Les mauvaises nouvelles continuent à s’accumuler pour les marchés européens de l’énergie et mettent déjà à rude épreuve la solidarité annoncée entre les pays pour traverser l’hiver prochain. Depuis 2020, la Norvège a pris la place de la France en tant que principal exportateur d’électricité vers l’Europe, vendant ainsi environ un cinquième de sa production à ses voisins. Mais elle vient d’annoncer qu’il ne faudra sans doute pas compter sur elle dans les prochains mois du fait de la sécheresse qui réduit ses capacités de production hydroélectrique et qu’elle privilégie la production pour son marché domestique.
Comme le risque de pénurie d’électricité à la fin de l’année vient encore de grandir, les prix de l’électricité se sont encore envolés pour atteindre en Europe 415 euros par mégawatt heure au début de la semaine.
Des réservoirs à des niveaux très bas
Et pourtant, en matière d’énergie, la Norvège est un pays béni des Dieux. Il est le 11èmeexportateur mondial de pétrole et le 9ème de gaz naturel. Il assurait l’an dernier 25% des importations européennes de gaz naturel derrière la Russie (40%) et loin devant l’Algérie (8%). En plus, ces considérables ressources hydroélectriques lui permettent de produire 92% de l’électricité consommée et d’en exporter… Mais les barrages norvégiens sont aujourd’hui victimes eux-aussi de la sécheresse qui frappe toute l’Europe. Dans le sud du pays, certains d’entre eux sont remplis à moins de 50% à comparer à près de 75% en moyenne à la même période de l’année entre 2000 et 2019.
Le gouvernement répond aussi au mécontentement de la population devant la hausse des prix de l’électricité. Le ministre de l’Energie et du pétrole, Terje Aasland, a annoncé une augmentation du programme d’aide aux ménages et aux agriculteurs pour faire face à l’augmentation des prix de l’énergie.

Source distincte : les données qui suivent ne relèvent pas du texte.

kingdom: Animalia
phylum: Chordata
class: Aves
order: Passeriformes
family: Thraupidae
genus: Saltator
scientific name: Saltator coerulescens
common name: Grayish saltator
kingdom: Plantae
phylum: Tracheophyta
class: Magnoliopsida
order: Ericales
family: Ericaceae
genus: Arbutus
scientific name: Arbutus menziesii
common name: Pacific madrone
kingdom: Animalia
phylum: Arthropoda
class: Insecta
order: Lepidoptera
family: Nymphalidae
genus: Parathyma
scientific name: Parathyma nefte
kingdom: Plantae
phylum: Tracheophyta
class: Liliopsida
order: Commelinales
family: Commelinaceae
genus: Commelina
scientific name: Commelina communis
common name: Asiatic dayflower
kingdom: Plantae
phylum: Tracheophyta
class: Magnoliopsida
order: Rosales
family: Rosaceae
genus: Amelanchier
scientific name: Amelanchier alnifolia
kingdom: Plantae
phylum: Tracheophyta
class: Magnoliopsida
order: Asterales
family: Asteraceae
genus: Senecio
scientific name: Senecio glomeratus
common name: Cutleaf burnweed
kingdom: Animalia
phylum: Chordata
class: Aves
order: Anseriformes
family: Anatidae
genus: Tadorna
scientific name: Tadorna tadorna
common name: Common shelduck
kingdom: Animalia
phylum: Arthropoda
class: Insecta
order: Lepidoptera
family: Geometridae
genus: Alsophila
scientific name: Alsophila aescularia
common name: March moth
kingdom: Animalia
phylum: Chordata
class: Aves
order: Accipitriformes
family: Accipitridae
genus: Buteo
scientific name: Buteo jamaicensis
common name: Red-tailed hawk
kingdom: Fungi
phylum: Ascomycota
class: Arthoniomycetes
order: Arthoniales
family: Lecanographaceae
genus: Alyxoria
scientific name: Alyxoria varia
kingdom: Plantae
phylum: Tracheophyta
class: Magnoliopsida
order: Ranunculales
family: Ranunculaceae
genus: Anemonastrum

Privilégier le marché domestique
Terje Aasland a aussi affirmé que le gouvernement devait s’assurer que le pays soit capable de produire suffisamment d’électricité tout au long de l’hiver en accordant la priorité à remplir les barrages plutôt que d’exporter de l’électricité vers le reste de l’Europe. «Quand le remplissage des réservoirs est à des niveaux bas par rapport à la normale pour cette période de l’année, nous donnons la priorité au remplissage… Dans la pratique, cela impliquera des mécanismes de contrôle qui limitent la possibilité d’exportation en cas de faible remplissage du réservoir», a déclaré Terje Aasland.
Cela signifie concrètement que les pays qui comptaient sur les barrages norvégiens pour compenser la perte de livraisons de gaz russe doivent changer de stratégie. «Il s’agit d’un développement important, car la Norvège est un exportateur clé d’électricité vers l’Europe et cela vient s’ajouter aux conséquences de l’invasion de l’Ukraine par la Russie, ainsi qu’à la vague de chaleur européenne actuelle qui a encore renforcé la demande», souligne Jim Reid, expert de la Deutsche Bank.
Les règles du marché unique européen
Mais si la Norvège n’est pas membre de l’Union Européenne, elle appartient au marché unique de l’énergie dont les règles stipulent que les pays ne sont pas autorisés à limiter les exportations vers les pays voisins pour des périodes prolongées. La réduction des exportations est seulement permise si une situation d’urgence est déclarée.
Evidemment, les exportateurs norvégiens sont mécontents. «S’il y a quelque chose dont nous n’avons pas besoin dans une période difficile, c’est de saper la coopération et la prévisibilité du commerce et du flux d’électricité dont dépend la transition énergétique européenne, ou l’engagement de la Norvège envers cette coopération et ces règles d’échange», a déclaré Toini Lovseth, directeur exécutif des marchés et des clients du groupe industriel EnergiNorge.